As technology makes inroads into healthcare, traditional assumptions regarding medical education and training are also being put to the test.

In the field of surgery, a startup hoping to alter how surgeons and medical students specializing in surgery get trained is Osso VR. The Palo Alto, California company has developed an immersive VR experience using its own software and the Oculus Rift device that can train surgeons looking to perform specific orthopedic procedures.

In a recent interview, Dr. Justin Barad, CEO of Osso VR and a practicing pediatric orthopedic surgeon, explained he intends to give medical device companies a new way to work with surgeons such that the latter gain proficiency in a certain procedure quickly. That stands in direct contrast with current training standards.

‘The paradigm of the traditional method to learning a new technology is typically a device company will sponsor a surgeon to attend a course where they will get to practice for a single day and then that’s it,” Barad declared.

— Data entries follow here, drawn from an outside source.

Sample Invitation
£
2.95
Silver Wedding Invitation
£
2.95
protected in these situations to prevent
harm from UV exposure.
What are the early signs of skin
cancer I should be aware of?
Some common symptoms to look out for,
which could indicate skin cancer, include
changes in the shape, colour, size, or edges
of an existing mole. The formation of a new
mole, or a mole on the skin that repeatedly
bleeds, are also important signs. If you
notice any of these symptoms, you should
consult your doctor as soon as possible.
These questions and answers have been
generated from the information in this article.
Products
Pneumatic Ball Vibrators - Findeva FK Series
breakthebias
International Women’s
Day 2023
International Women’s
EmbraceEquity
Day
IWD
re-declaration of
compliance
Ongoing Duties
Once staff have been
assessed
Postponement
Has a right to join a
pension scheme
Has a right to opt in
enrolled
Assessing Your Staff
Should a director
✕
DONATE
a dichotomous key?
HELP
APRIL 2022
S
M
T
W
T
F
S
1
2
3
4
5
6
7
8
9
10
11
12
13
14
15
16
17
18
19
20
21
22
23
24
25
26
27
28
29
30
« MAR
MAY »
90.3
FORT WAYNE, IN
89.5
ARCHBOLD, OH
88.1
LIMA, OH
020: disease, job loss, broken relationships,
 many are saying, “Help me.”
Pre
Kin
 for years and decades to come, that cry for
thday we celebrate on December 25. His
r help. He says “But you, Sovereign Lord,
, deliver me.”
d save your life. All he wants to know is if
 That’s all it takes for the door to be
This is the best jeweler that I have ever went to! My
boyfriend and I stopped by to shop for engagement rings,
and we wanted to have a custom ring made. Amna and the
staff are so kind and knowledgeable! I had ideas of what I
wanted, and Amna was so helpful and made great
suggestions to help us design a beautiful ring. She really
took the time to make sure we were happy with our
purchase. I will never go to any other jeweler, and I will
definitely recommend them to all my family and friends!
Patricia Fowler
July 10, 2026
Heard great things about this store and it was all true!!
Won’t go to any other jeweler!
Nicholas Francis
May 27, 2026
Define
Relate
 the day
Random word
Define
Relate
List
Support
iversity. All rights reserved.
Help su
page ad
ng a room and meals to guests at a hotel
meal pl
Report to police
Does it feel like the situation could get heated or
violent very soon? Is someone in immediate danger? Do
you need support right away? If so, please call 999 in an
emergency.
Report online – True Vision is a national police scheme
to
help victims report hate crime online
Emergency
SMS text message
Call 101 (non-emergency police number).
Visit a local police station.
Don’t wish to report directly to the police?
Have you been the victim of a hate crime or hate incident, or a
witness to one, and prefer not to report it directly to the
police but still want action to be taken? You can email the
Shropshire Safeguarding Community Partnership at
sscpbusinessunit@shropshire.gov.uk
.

The hope is that they get better over time by practicing on patients. This system has creates a fear in adopting new surgical techniques for fear of making a mistake, Barad believes. Meanwhile, getting ahead on the learning curve necessarily means practicing on patients that exposed large groups to risk as the surgeon gains proficiency.

Enter the world of VR simulation training.

“You can practice something repeatedly and not on a patient, which is brand new for the most part in the field of medicine,” Barad said.

Barad asserted that through Osso VR’s training program, users can also see how good they are in terms of surgical capability.

“So what we can do is inform surgeons, patients, hospitals and medical device companies when people are ready to do certain procedures. Or if they are not, what they need to do so,” he said.